▸ **TEXT BLOCK**
━━━
The ability of fintech firms to trawl the internet and accumulate enough data on potential borrowers represents “a real promise of getting a breakthrough in lending to SMEs,” says Ravi Venkatesan, chairman of Bank of Baroda (BoB), one of India’s largest state-owned banks. On the one hand, SMEs, which have reasonably sound business models, find it tough to get credit; on the other hand, traditional banks find it extremely hard to meet lending targets—a perplexing scenario, he adds. Venkatesan, a former head of Microsoft’s India unit, points out that the traditional ways of banking are increasingly becoming rigidities, rather than processes that enable businesses to thrive with timely credit (see interview on last page). The traditional banks have very little time, because the shift towards new-age alternatives is gathering pace. And even as banks grapple with their large pile of bad loans, they must somehow find the wherewithal to urgently prepare for the digital era. “The shift won’t happen bit by bit. When it happens, it will be a tsunami,” he says.

One bank has taken serious note of these trends. In March this year, the State Bank of India (SBI), the nation’s biggest lender, placed front-page ads in India’s leading dailies tom-tomming the 5 million ‘likes’ that its Facebook page had garnered at the time. The ads underscore the earnestness with which SBI wants to cater to the digital aspirations of its new-age customers.

‘State Bank’, as it’s called in the industry, has taken steps to tap the same lending opportunity that Capital Float and its peers are pursuing. It has become one of the first public sector banks to tie up with Snapdeal to offer loans to merchants that sell on the ecommerce platform. “With Snapdeal, we have introduced a fully-automated credit assessment and sanction model,” says Manju Agarwal, the bank’s deputy managing director for corporate strategy and new business. If a merchant selling on Snapdeal requests a loan, Snapdeal will share the data for his or her trading activity in the preceding six months, which is then fed to a fully-automated engine. “Based on the algorithm, we will get to know how much money can be lent. We then ask the customer to submit know-your-customer (KYC) documents… it’s as simple as that,” explains Agarwal.
━━━
Please write out the passage on lending to small businesses word for word, from "One bank has" up to and including "its new-age customers.".

▸ **COLLECTED MATERIAL**
━━━
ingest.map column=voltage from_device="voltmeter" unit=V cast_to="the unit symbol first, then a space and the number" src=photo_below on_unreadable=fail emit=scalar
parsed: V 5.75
━━━
▸ **REPLY TO THE EXERCISE**
One bank has taken serious note of these trends. In March this year, the State Bank of India (SBI), the nation’s biggest lender, placed front-page ads in India’s leading dailies tom-tomming the 5 million ‘likes’ that its Facebook page had garnered at the time. The ads underscore the earnestness with which SBI wants to cater to the digital aspirations of its new-age customers.